As a wildlife biologist by education, environmental consultant by proffession, avid off-road enthusiast (albeit limited to my cruisers

), hunter, backpacker, etc, etc, etc. I have not found the answer.
Chew on this;
Interesting fact (at least in Colorado); approximately 93% of recreators in the State of Colorado do not go further than 300 ft. from their vehicle when in public parks and public lands. Do you? Think about it. I do hunting, hiking, working, etc. But when I am out with the fam, this is pretty much the case for me too.
Most of the high use recreation sites are fairly well damaged, but I know the FS has implemented new policies in the last 10 yrs to greatly reduce such impacts to "levels within acceptable change" by "upgrading" these recreating sites with public restrooms, gravelled parking areas, walkways to provide access to river systems to prevent riparian trespass-they have worked IMO, in a lot of situations. The BLM is trailing, but they always have, and the BLM was implemented not necessarily to manage but to provide "general public use lands" with very little if no restrictions. Comanagement of Forests and BLM lands has helped implement some good managements to the BLM lands as a result (e.g. calving period restrictions, other seasonal restrictions, implementation of signage for trail use, etc.)
Alternatively, I have seen some SERIOUSLY (what I would call seriously) damaged camping sites along the Colorado Trail at 13,000 ft with the nearest road 15 miles away! But management isn't as "active" in these areas, for obvious reasons.
Push to have roadless policies are still underway-while a nationwide push has somewhat faded, the local governments are picking up the ball, there is a meeting tomorrow night about making public lands in my county, and State for that matter, roadless. My opinion is both options are viable-but should be implemented in well defined 30 year management direction and 10 year management implementation plans-and not the piss-ant mangement plans that double as an EIS. Those, IMO, are worthless for making and maintaining managment decisions-A management plan and an EIS are two TOTALLY different animals alltogether-an niether can speak for the others needs.
Such interesting tid-bits can make one think, and piece together the actual "need" for environmental protection/management.
A lot of the initiatives are begun because of buzz-words marketed by interest groups (i.e. old-growth ( Do you know the "actual" definition of and how many forest types actually function as "old-growth?)).

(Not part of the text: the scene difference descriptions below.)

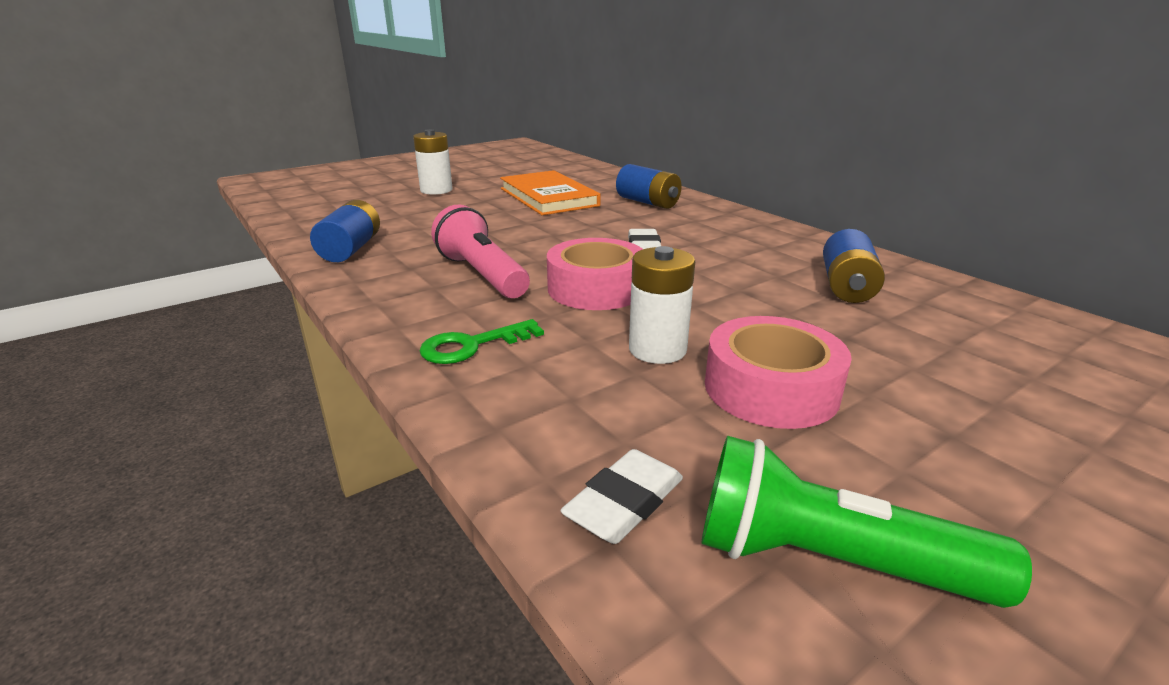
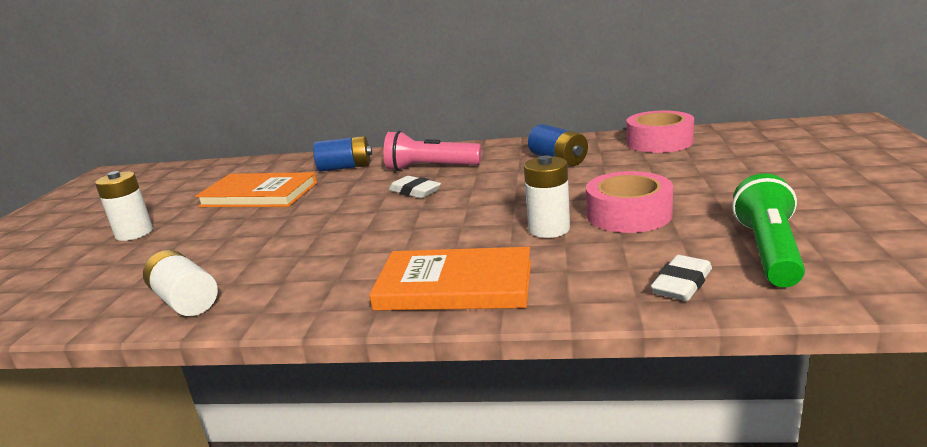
camera: 45 degrees left, 5 degrees down
blue battery [310,200,380,262] -> white battery [143,250,218,316]
green key [419,319,544,364] -> orange book [369,247,531,311]
pink flashlight [431,205,530,298] -> pink flashlight moved to [384,131,481,171]
pink tape [547,238,643,310] -> pink tape moved to [626,110,694,153]
white eraser [560,449,683,544] -> white eraser turned 45 degrees clockwise [651,255,712,301]
green flashlight [701,436,1032,608] -> green flashlight turned 135 degrees clockwise [732,173,805,287]

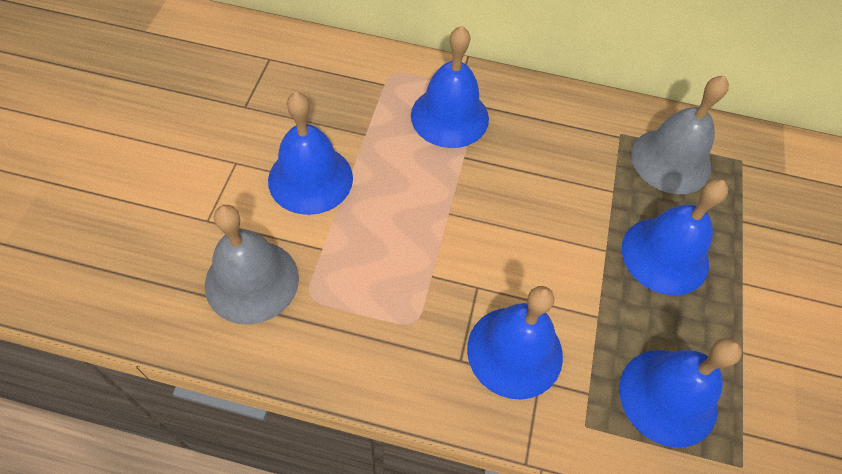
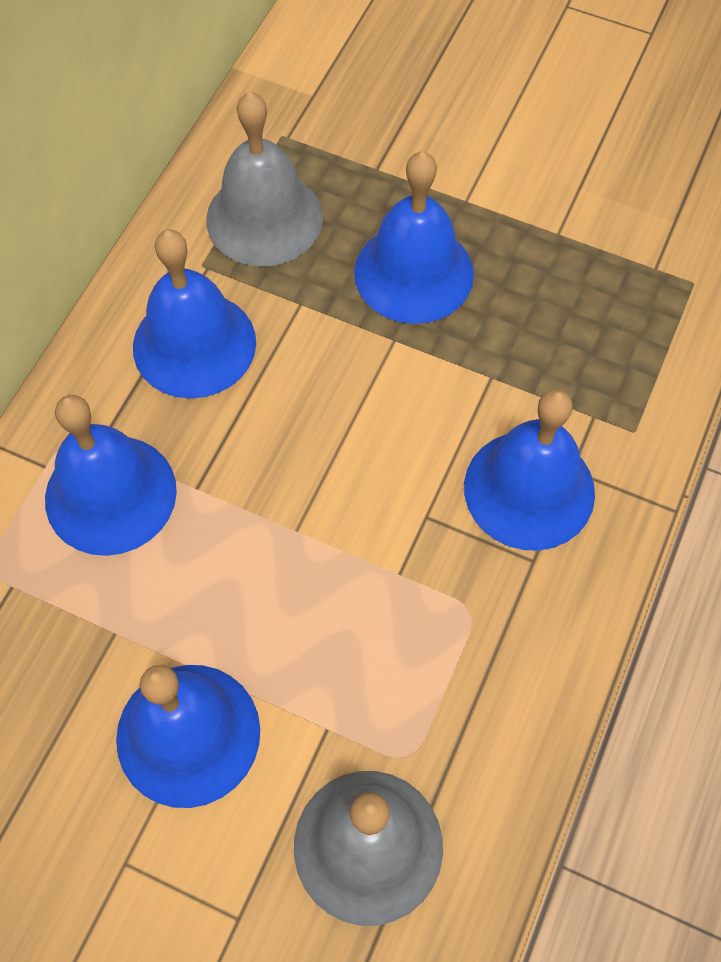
camera: 75 degrees left, 5 degrees up
blue bell [619,338,742,448] -> blue bell moved to [133,230,256,399]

As far as ATVs are concerned, yes I grow continually agrivated by them. But a backpacker alone grows ever more agrivated by my "tread lightly" off road use as well. Recreational conflict will never cease no matter the groups at hand.
And I agree about the "navigable waters" comment. Though an ephemeral wash is afforded somewhat less protections/restrictions for fills, many of them, even if apparently isolated, are given jurasdiction.
To the question about driving in washes, is it okay? Well, from an environmental stewardship stanpoint, no. By the letter of federal law (i.e. CWA), yes it is. Though local regs may restrict such activities.
But driving up a wash DOES do more damage than squashing veg, vertebrates, etc. Though the type of impact is dependant on the substrate at hand. tire depressions can alter flow velocities, scour, thalwags, and so on-its not only what you "see" that matters as an impact-its what you don't even know is occuring.